I sat on the train, in silence, staring out at the sun beginning to peak through the clouds at dawn. I silently watched the mist across the fields as early morning dog walkers pulled their collars up on their jackets to protect themselves from the chilly autumnal air. It truly felt like a new day was dawning in my life, it was remarkable.
Imagine, if you will, arriving at an airport and breezing through security with uninterrupted ease. Only having to manage your own time, space and property. Once through, imagine having all the time in the world to browse duty free. Spend a whole 30 minutes in WHSmith finding a book for your trip, another whole 30 minutes in the perfume and make up section with no time pressure to be anywhere but there, with yourself and your own wants and needs. It. was. blissful!

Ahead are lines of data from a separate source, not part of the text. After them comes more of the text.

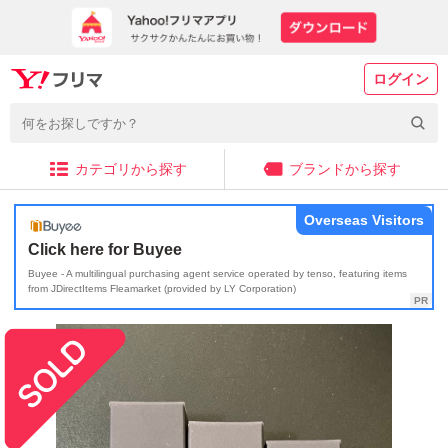
ログイン
カテゴリから探す
ブランドから探す
Overseas Visitors
Click here for Buyee
Buyee - A multilingual purchasing agent service operated by tenso, featuring items
from JDirectItems Fleamarket (provided by LY Corporation)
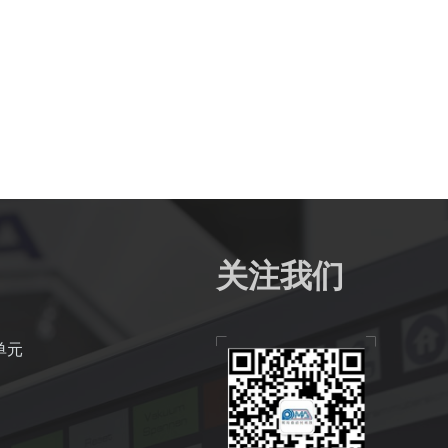
关注我们
单元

I then sat and drank a whole hot mug of tea and boarded the flight. I already felt like I was winning as a human at this point :)
Now some of you maybe reading this and thinking, dear God woman, don't try and tell me that you have not had a chance to have a hot cup of tea in 3 bloody years, that must be a lie! The thing is, it was not about the hot tea, it was simply the lack of interruption and the choice to drink it sat down, in the same seat with no one to talk to, no one who needed my help with anything, and not staring at a room in the house at toys that needed putting away or a floor that needed hoovering or dishes that I really should put in the dishwasher, or any of the other endless tasks that are involved in living as a family. This was topped with the feeling that I was not under a time pressure to get home for anything or anyone. It was true freedom.
After a comfortable, painless 2.5 hour flight, and private transfer by driver pick up, I arrived at Marinas home. A beautiful villa around 1 hour from Alicante in the area of Javea. The first thing I noticed was the pool, the second thing I noticed was the quiet. Oh the quiet. I can still "hear" it now. I shared a cup of tea with Marina and she asked me to take my time and settle in to my room. And so I was on retreat. I had no idea what the plan for the four days was as Marina likes to play things by ear to a degree and personally that appealed to me. It meant more freedom in my mind as there was no plan. All the planning and restriction was precisely what I wanted to escape, Marina knows this about her clients and there is no pressure to do or be anything.
As you can see from the images, the location is blissful, the villa perfect and space given to your mind and physical being out of this world. The four days were spent talking, eating, laughing, musing about the world, coaching, unpacking and repacking my life into neat order and the best bit is that I came away feeling ready. Ready for anything. My thinking has changed. I had shifted my perception of issues that I had held on to for most of my life including body image and weight concerns. Thoughts that have occupied my mind for decades have dissipated, I am calm, I am experiencing joyful moments daily, I am rested. And that is down to Marinas coaching, my bravery to jump on in despite the feelings of anxiety and guilt when saying yes to the retreat, and the physical and mental space being away creates.
I can only describe the whole experience as life changing. Seriously. It is my intention to travel to Marina for retreat next year and to certainly prioritise myself in my daily life more often. I will do this guilt free as I now am proof that taking time for yourself makes you a better mum, wife and general human being!